■ **TAREFAS A CUMPRIR**:
1. Segundo o trecho sobre o sistema penitenciário, quais são os órgãos de persecução penal?
2. Transcreva do trecho sobre o sistema penitenciário a passagem que começa em "Isso é reflexo" e termina em "intervenção mínima etc.".

■ **TRECHO PARA LEITURA**:
Negligência com sistema penitenciário reflete "tendência belicista" adotada por autoridades e pela população no combate à criminalidade

sexta-feira, 14 de julho de 2017

Atualizado às 08:37

Quando apenas as classes mais vulneráveis economicamente de um país são encarceradas; quando a violência policial produz milhares de vítimas; quando rebeliões nos presídios se transformam em chacinas; quando juízes, promotores e delegados são assassinados por cumprirem com seus deveres; quando o Estado se despe de garantidor da norma e se converte no principal violador da mesma, isso é sinal que o sistema penal e o discurso que o sustenta perdeu a legitimidade.

Há muito tempo a crise nos presídios é denunciada pela comunidade jurídica e nada foi feito. Os órgãos de persecução penal (Ministério Público, Autoridade Policial e Poder Judiciário) sabiam das condições do presídio privatizado de Manaus e de Roraima, os governantes também sabiam, a mídia tinha conhecimento e nada foi feito1. Quem se importa com o sistema prisional brasileiro? Quem deseja melhorias nas prisões? Afinal de contas vivemos em tempos em que defender a lei e a constituição é sinônimo de "defender bandidos".

Isso é reflexo da ausência de ética na esfera pública, do senso comum teórico que norteia o imaginário popular e da crise de gerenciamento dos recursos públicos. O Poder Judiciário, que deveria funcionar como um guardião de direitos e garantias fundamentais se filiou (salvo algumas exceções) aos princípios defendidos pelo movimento "lei e ordem".2

O discurso utilizado pelas autoridades e por grande parte da população é um discurso de guerra, ou seja, a criminalidade deve ser enfrentada com o uso de técnicas bélicas e o "inimigo" deve ser extinto a qualquer custo. Contudo, esquece-se que tal ideologia não apresenta coerência com os próprios princípios reitores do Direito Penal, tais como princípio da limitação das penas, da proporcionalidade, da humanidade das penas, da intervenção mínima etc.

■ **LISTA DE DADOS**:
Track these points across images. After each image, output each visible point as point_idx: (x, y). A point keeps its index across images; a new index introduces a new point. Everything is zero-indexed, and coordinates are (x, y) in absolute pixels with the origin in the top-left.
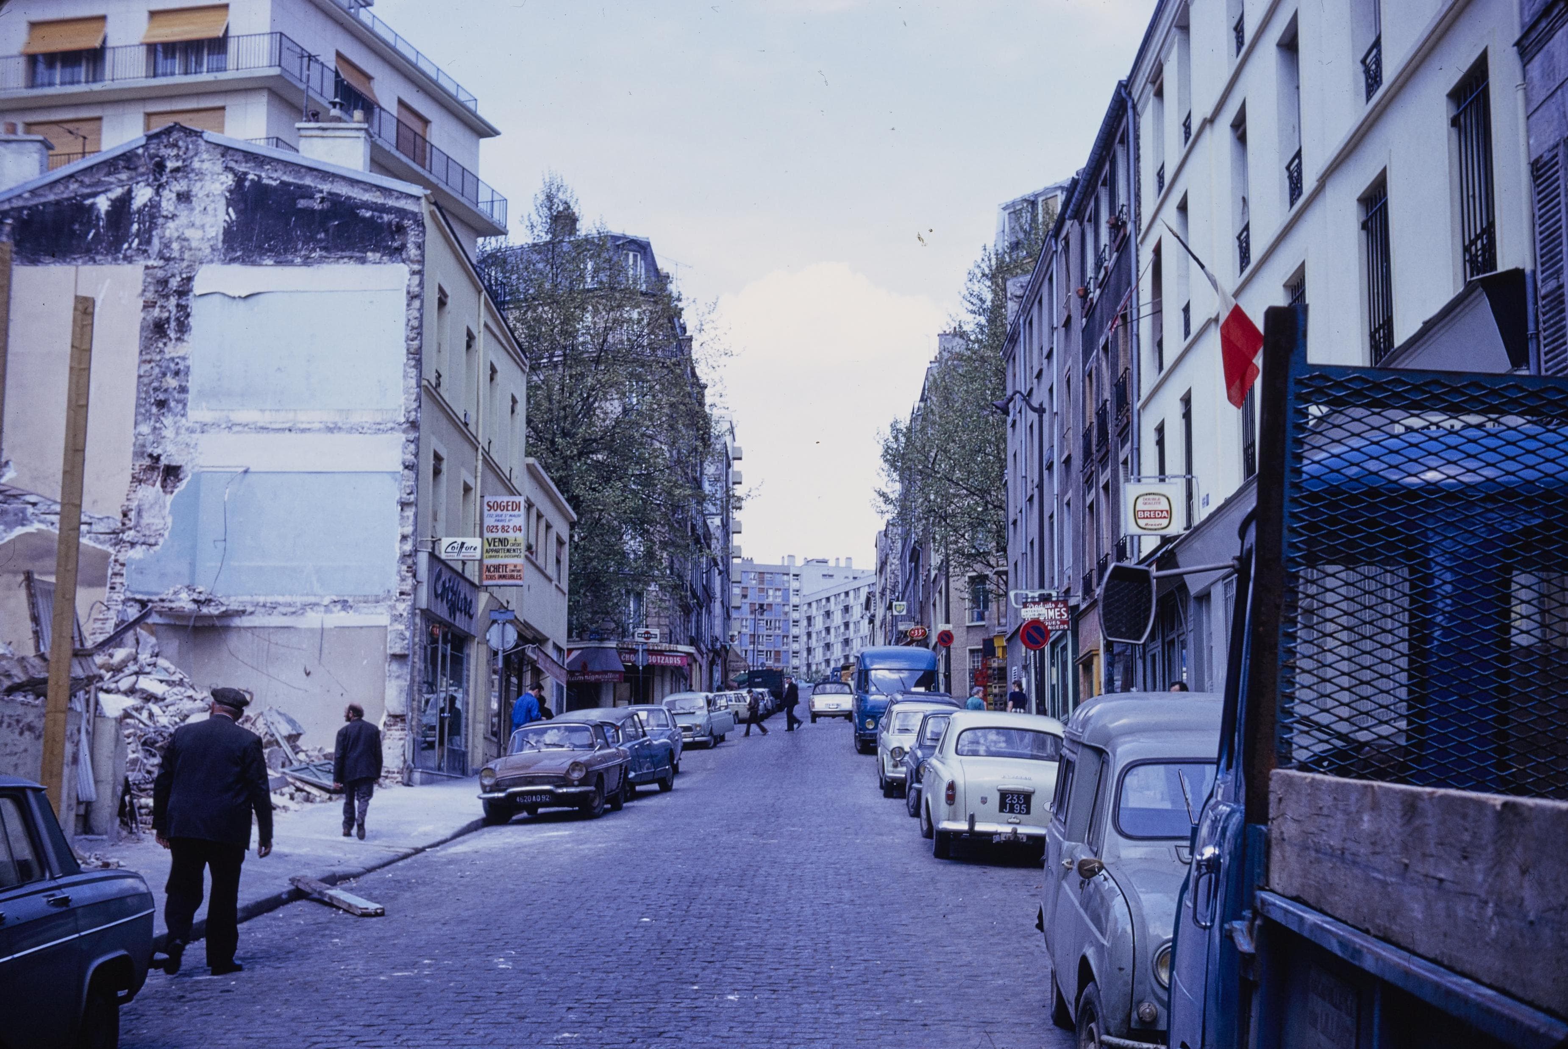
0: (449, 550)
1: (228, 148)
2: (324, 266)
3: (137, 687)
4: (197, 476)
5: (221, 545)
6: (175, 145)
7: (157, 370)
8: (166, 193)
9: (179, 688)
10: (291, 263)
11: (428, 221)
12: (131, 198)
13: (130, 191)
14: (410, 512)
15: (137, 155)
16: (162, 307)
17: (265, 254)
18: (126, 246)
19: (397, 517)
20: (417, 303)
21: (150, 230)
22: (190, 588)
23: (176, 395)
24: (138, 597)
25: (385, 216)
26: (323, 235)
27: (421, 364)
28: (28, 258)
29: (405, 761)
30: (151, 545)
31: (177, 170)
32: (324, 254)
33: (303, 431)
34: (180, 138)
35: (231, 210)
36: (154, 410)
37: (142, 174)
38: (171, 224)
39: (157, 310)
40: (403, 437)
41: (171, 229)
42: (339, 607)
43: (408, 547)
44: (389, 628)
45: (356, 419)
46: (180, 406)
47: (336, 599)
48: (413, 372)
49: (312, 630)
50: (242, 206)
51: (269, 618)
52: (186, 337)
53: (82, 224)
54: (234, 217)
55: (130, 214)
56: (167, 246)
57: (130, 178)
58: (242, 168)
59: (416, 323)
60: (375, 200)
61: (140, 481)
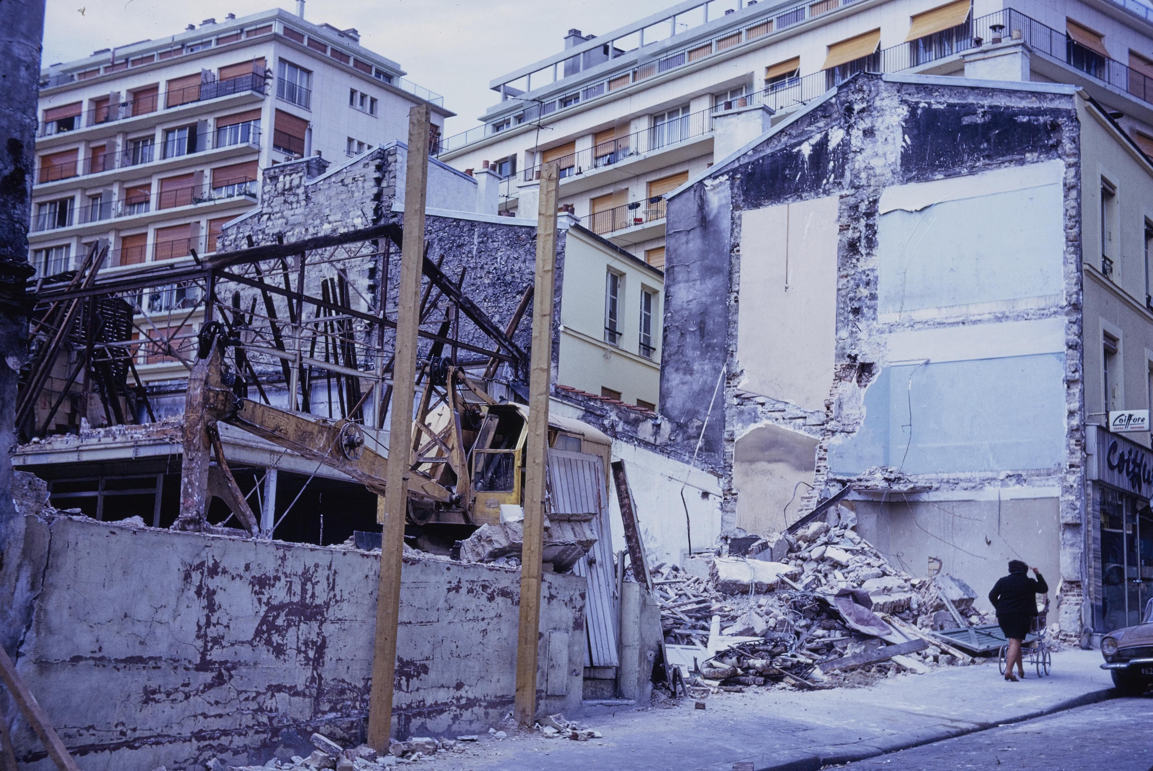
0: (1117, 422)
1: (902, 84)
2: (988, 172)
3: (826, 555)
4: (887, 371)
5: (907, 429)
6: (861, 90)
7: (852, 282)
8: (854, 132)
9: (861, 556)
10: (959, 174)
11: (1082, 116)
12: (828, 141)
13: (827, 135)
14: (1076, 390)
15: (831, 105)
16: (855, 228)
17: (936, 170)
18: (825, 181)
19: (1064, 395)
20: (1074, 194)
21: (843, 166)
22: (885, 469)
23: (868, 302)
24: (839, 477)
25: (1041, 118)
26: (985, 145)
27: (1081, 250)
28: (752, 203)
29: (1082, 626)
30: (848, 433)
31: (863, 110)
32: (987, 162)
33: (975, 322)
34: (864, 83)
35: (906, 137)
36: (851, 317)
37: (836, 120)
38: (859, 157)
39: (851, 231)
40: (1066, 320)
41: (859, 162)
42: (1014, 480)
43: (1075, 422)
44: (1061, 499)
45: (1021, 307)
46: (871, 311)
47: (1011, 473)
48: (1073, 258)
49: (990, 503)
50: (916, 132)
51: (951, 492)
52: (874, 252)
53: (791, 169)
54: (909, 141)
55: (827, 153)
56: (857, 176)
57: (827, 125)
58: (913, 99)
59: (1073, 212)
60: (1030, 106)
61: (840, 379)
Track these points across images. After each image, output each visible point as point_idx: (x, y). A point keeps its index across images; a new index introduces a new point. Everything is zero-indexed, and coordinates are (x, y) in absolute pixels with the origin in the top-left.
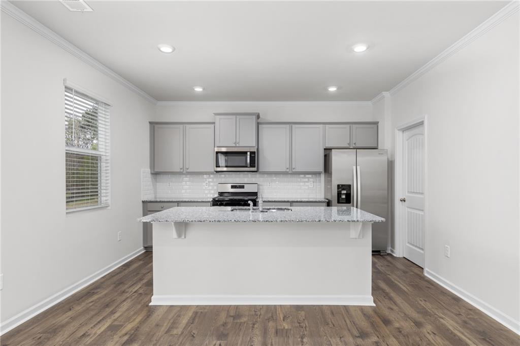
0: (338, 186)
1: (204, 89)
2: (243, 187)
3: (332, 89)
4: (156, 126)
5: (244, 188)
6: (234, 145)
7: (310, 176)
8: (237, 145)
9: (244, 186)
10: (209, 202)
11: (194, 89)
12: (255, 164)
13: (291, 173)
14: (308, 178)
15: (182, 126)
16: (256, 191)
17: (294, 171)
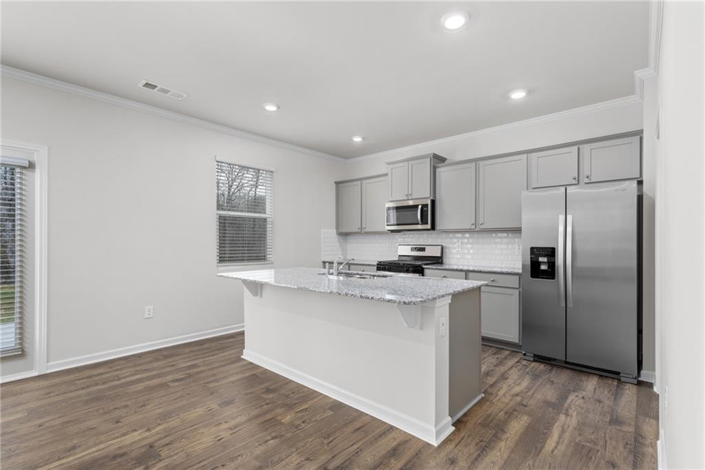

■ **RESPOSTAS EM ORDEM**:
1. Ministério Público, Autoridade Policial e Poder Judiciário.

2.
Isso é reflexo da ausência de ética na esfera pública, do senso comum teórico que norteia o imaginário popular e da crise de gerenciamento dos recursos públicos. O Poder Judiciário, que deveria funcionar como um guardião de direitos e garantias fundamentais se filiou (salvo algumas exceções) aos princípios defendidos pelo movimento "lei e ordem".2

O discurso utilizado pelas autoridades e por grande parte da população é um discurso de guerra, ou seja, a criminalidade deve ser enfrentada com o uso de técnicas bélicas e o "inimigo" deve ser extinto a qualquer custo. Contudo, esquece-se que tal ideologia não apresenta coerência com os próprios princípios reitores do Direito Penal, tais como princípio da limitação das penas, da proporcionalidade, da humanidade das penas, da intervenção mínima etc.